Is it a pipe dream?

Those of you who know me know that I have been working on a book for quite some time. I’ve been writing since I was 17 and I started working on My Book in about 1996 (no joke). It’s gone through several transformations: character changes, plot changes etc etc, but the heart of it has remained the same, kept constant by my heroine.

Of late, I’ve been swapping 10 pages a week with Ashleigh, who herself is writing a book. We gleefully exchange pages and ideas; each week nervous about how the other person will take it. You’d think after already giving her 13 chapters, I wouldn’t be nervous anymore, but every week I hit the ‘send’ button and wait anxiously for Ashleigh’s seal of approval.

But this week I’m plagued with doubt and anxiety. With thousands of people out there wanting to be published authors, do I stand a chance? I waffle back and forth between “With all the crap out there, how can they not publish my stuff. My stuff is GOOD!” and “With all the crap out there, why would they publish my stuff? How will I ever get a break?”

But I guess all I can do is keep writing, finish the book and see what happens. But darnnit! I want to get published! I want to make gads off money doing something I really enjoy!


One comment on “

  1. Ashleigh

    i’d settle for upper-middle class amounts of money!

    but seriously, i know how you feel… every time i read a book on the publishing industry, i have to put my head between my legs or grab a paper bag to keep from fainting. i get told that agents receive thousands of submissions a month, that publishing without an agent is impossible and that many agents only take on one or two new writers a year. i get told that the usual advance for a first novel is $5000 and i want to swallow my tongue cause something tells me the royalties on a first novel aren’t usually great. exactly how long am i going to try to make a career out of this?

    hmm. i intended to post to make you feel better, not to contribute to your panic. so, let’s commence with the cheering up and encouragement. having read all 13 installments of your novel, i can say that it is engaging, and i would keep reading it even if i didn’t know you, which is more than i can say for a certain serial thriller we all know and… yeah. i can see an improvement to your writing style since we started, and i believe that mine has improved as well. even people who haven’t read your book can attest to what a fabulous writer you are by reading this blog, which is unfailingly amusing, charming, and grammatically correct.

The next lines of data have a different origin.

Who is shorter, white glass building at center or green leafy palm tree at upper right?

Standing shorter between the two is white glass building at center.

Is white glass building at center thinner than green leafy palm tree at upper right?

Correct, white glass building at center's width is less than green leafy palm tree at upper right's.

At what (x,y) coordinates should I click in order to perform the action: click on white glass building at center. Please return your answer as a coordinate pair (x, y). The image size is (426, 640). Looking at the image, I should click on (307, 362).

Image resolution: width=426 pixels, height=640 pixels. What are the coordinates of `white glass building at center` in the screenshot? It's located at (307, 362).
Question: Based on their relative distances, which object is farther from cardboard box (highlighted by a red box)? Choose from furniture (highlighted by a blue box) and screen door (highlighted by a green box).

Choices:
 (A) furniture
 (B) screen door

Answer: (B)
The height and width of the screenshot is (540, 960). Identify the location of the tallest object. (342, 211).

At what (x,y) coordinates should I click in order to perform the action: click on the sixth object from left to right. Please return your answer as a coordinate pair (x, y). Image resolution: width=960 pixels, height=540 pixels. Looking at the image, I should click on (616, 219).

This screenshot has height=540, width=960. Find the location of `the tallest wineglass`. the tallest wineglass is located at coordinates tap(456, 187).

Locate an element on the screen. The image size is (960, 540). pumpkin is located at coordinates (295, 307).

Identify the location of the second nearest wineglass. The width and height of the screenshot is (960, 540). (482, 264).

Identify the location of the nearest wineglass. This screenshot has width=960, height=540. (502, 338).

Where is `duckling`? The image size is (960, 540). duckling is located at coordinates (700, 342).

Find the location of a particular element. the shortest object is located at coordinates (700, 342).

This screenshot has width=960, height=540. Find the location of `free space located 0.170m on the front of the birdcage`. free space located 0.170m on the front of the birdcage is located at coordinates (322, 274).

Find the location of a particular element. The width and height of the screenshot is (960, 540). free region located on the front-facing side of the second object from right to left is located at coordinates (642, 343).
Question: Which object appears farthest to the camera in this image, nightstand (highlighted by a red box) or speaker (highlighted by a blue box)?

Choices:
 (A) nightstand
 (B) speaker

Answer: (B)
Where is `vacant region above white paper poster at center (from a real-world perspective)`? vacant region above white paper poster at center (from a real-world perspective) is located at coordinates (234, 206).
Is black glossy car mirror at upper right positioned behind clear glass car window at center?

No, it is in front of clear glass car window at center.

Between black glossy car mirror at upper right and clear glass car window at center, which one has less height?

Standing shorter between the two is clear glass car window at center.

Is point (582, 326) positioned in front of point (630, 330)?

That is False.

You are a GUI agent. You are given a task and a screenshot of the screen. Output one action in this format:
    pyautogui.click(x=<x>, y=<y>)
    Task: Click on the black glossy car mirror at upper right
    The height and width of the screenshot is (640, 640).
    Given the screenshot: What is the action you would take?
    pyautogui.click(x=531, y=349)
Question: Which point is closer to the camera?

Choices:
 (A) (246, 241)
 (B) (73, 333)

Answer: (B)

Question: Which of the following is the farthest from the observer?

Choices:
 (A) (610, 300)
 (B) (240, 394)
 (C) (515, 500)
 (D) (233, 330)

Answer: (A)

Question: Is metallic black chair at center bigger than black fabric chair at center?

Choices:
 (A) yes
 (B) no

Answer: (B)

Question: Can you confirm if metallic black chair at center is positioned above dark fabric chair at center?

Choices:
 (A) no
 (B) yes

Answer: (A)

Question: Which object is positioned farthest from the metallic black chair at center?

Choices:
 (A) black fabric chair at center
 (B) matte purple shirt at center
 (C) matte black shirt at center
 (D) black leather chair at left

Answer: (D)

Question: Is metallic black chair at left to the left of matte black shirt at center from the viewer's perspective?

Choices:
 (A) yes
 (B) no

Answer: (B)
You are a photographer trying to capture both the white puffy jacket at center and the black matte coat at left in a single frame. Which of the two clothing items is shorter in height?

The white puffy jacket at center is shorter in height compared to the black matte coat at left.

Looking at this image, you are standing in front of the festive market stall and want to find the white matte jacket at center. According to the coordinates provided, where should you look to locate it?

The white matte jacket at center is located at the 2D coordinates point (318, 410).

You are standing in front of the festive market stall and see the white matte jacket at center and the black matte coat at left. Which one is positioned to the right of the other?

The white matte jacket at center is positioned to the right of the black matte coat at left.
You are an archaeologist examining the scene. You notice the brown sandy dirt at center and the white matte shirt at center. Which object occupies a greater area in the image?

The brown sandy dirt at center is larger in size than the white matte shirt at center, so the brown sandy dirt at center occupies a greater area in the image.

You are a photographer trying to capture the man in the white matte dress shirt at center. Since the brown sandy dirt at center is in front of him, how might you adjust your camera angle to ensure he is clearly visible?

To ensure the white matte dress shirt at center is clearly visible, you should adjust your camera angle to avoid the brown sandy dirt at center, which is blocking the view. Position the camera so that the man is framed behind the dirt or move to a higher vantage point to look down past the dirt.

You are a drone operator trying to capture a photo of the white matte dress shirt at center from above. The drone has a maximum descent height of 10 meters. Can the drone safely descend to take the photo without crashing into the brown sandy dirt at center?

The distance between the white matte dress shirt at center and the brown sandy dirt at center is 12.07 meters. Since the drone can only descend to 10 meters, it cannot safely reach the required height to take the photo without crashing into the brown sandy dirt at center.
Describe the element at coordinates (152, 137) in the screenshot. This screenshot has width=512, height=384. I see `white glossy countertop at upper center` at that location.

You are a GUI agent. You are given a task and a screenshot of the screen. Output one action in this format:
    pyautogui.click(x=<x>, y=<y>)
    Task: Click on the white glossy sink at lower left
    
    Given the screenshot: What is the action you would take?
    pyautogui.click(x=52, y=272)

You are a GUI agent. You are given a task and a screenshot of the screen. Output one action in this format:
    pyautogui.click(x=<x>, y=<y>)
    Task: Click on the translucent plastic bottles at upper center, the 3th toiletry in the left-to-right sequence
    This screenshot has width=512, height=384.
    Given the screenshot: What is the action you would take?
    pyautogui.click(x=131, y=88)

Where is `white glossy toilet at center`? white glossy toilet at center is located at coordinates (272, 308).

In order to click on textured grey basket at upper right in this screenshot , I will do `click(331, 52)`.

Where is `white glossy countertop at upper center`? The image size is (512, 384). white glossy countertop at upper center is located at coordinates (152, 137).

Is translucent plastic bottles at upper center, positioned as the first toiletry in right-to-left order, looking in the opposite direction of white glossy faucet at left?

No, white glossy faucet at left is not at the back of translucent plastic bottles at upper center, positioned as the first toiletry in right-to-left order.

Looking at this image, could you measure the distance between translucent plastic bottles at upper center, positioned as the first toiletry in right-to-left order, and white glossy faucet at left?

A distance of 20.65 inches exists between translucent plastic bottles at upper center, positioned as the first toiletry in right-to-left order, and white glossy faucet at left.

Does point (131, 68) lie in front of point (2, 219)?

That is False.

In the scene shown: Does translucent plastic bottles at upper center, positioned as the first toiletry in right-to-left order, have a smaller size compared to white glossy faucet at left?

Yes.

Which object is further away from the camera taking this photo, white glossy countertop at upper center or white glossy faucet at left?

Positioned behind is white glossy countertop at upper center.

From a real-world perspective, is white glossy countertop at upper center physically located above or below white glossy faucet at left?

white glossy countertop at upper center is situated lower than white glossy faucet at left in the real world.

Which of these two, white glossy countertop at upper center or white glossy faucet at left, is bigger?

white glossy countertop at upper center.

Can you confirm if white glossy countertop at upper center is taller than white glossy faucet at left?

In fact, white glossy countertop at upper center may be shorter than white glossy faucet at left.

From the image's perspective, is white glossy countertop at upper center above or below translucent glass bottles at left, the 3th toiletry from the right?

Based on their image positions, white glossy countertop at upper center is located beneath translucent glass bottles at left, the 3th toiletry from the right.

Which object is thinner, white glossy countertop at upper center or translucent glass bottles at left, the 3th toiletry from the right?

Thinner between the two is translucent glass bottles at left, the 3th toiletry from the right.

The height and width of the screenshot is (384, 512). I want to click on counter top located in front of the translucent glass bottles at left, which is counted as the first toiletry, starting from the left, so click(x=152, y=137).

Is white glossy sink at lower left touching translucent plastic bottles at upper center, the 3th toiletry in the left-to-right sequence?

    that said, just being a good writer won’t necessarily get you published. you know what i think? i think a lot of crappy writers out there manage to get published because they work their asses off at it. they query and query and query until someone somewhere accepts their manuscript. and that’s the answer. don’t ever doubt your writing — it’s fabulous. don’t doubt your characters — they are fabulous creations of your mind. don’t doubt your story — it’s suspenseful and addictive, even (especially for some) without dead bodies littering the ground! so, if a crappy writer with a crappy story can get published by working their ass off to get an agent, so can you! we will do it together — the rejections! the ridiculous query letters! the stress!

    that said… we both gotta finish first!